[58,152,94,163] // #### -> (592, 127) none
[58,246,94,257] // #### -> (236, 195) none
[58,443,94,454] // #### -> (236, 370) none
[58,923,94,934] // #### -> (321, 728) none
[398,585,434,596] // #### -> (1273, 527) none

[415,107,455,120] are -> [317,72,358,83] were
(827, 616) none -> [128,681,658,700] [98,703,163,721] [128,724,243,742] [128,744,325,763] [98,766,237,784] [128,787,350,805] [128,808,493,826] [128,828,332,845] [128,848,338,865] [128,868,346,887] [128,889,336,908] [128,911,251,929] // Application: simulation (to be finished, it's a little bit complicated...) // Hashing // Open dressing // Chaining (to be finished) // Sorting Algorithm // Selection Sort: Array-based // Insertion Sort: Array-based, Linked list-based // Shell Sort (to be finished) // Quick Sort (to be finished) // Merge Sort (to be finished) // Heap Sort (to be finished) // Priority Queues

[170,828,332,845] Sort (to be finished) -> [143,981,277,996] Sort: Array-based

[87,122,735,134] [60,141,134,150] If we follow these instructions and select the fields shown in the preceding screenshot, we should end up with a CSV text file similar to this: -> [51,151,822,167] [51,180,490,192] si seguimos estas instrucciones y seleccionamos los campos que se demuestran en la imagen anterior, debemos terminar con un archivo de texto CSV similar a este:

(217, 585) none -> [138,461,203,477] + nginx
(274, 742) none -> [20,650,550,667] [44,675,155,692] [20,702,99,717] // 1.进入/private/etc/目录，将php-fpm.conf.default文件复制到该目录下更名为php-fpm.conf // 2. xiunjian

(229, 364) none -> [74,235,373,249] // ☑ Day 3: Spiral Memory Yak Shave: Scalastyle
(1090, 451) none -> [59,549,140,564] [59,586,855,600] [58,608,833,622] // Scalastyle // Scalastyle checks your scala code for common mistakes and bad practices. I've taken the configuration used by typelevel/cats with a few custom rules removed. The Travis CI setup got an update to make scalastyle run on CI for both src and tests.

__________________________________________________

**WHAT NEEDS TO BE DONE:** Everything from the first line of the records above to the line containing "[415,107,455,120] are -> [317,72,358,83] were", inclusive, should be repeated exactly; leave out the rest.

**REPLY:**
[58,152,94,163] // #### -> (592, 127) none
[58,246,94,257] // #### -> (236, 195) none
[58,443,94,454] // #### -> (236, 370) none
[58,923,94,934] // #### -> (321, 728) none
[398,585,434,596] // #### -> (1273, 527) none

[415,107,455,120] are -> [317,72,358,83] were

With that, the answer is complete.